5. The effect of pH value on the reduction of Cu2+ ions can be further investigated.

 

Reply 5:

              We thank the reviewer 2 for pointing out this issue. We also think that the effect of pH value is one of the interests of this study, while the surface chemistry of titania should be concurrently investigated. This point was also described in the reply to the reviewer 2’s comment 4 (see this page).

 

 

 

6. After the photoreduction reaction, the pH of the aqueous solution was increased. Please explain it.

 

Reply 6:

              We thank the reviewer 2 for pointing out this issue. An increase in pH of the aqueous solution is likely due to the exchange reaction of C16TMA⁺ and protons in the sulfuric acid acidic solution. The reaction is very famous.

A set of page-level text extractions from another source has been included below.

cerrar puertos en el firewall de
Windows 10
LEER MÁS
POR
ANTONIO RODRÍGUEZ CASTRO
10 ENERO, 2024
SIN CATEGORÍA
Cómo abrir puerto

              We thus added the text in the revised manuscript as follows.

 

・Page 11, 2^nd paragraph in the revised manuscript (this part was page 8, 3^rd paragraph and page 9 1^st paragraph in the original manuscript).

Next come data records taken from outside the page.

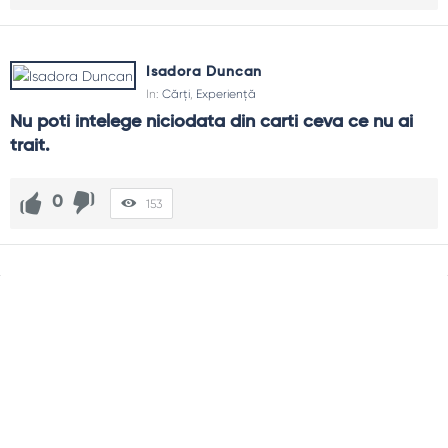
Isadora Duncan
In:
Cărți
,
Experiență
Nu poti intelege niciodata din carti ceva ce nu ai 
trait.
0
153
Sidebar
Adv
250x250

Alkylammonium ions are well known to be degraded by ^•OH and ^•O₂ radicals, which can be generated by reaction of H₂O and O₂ molecules with holes photogenerated in the valence band of TiO₂.²⁴ In the present study, the IR spectra, N₂ adsorption/desorption isotherms (Figure 6), and elemental analyses indicate a decrease in the concentration of hexadecyltrimethylammonium ions (C16TMA⁺) in the ASP after the reaction. Because a decrease in the concentration of Cu²⁺ was observed when ASP alone were used for the present reaction (Table 1) and because the cation-exchange reactions of silanol groups on silicas are well known, ²⁵ exchange reactions of C16TMA⁺ with protons and/or Cu²⁺ ions in the CuSO₄ acidic solution are highly likely, as indicated by an increase in the pH of the dispersion after the reaction (see Material and Methods). The presence of Cu²⁺ detected by XPS (Figure 5) thus results from Cu²⁺ ions adsorbed onto the ASP, which are not accessible on P25 surfaces (Figure 4) or on the white regions observed after irradiation (Figure 2); the latter situation can be improved by modifying the experimental conditions. The dispersion never became dark-red as shown in Figure 2 when the present reaction was conducted with P25 alone; it remained white. In addition, the Cu²⁺ decrease ratio for the Cu–P25–ASP is higher than those for the P25 and ASP. Notably, the solution after irradiation was still under sulfuric acid conditions (refer to the experimental conditions). Therefore, photo-oxidation of C16TMA⁺ extracted from ASP is evident in the present reaction, and this photo-oxidation successfully promoted the photoreduction of Cu²⁺ under sulfuric acid conditions.

 

 

 

7. It is suggested to add a schematic diagram including the structural characteristics of the designed materials and the photoreduction process of Cu ions over the TiO2 photocatalyst. 

 

Reply 7:

              We thank the reviewer 2 for pointing out this issue. Based on the reviewer 2’ comment, we added Scheme 1 as follows and as an overview of the present reaction at the first part of 2^nd paragraph in Introduction in the revised manuscript.

 

Scheme 1. An overview of the present study.

 

 

In addition to the change for the reviewer’s comments, we have made the following changes, some of which are directly marked in the revised manuscript in blue.

• Typological have been corrected.
• Unification of terms has done.
• References have been added. Reference numbers have been adequately adjusted.
• 
  Improvement of English has been attempted, because the reviewers pointed out English quality. Native check letter is shown below.

 

We marked all changes in red in the revised manuscript. We would like to thank the reviewers again for the comments and valuable suggestions. Some of these comments provide us new and deep insights of our results. We hope that the revised manuscript is acceptable for publication in Special Issue “Porous Ceramics, Glasses and Composites” in Materials

 

Yours sincerely,

 

Shingo Machida, Ph. D.

Assistant Professor

Department of Material Science and Technology

Tokyo University of Science

6-3-1, Katsushika-ku, Tokyo 125-8585, Japan

Phone: +81-3-5876-1717

E-mail: shingo.machida@rs.tus.ac.jp

Author Response File: Author Response.pdf

Round 2

Reviewer 2 Report

The previous comments have been well addressed and the revised manuscript can be accepted for publication.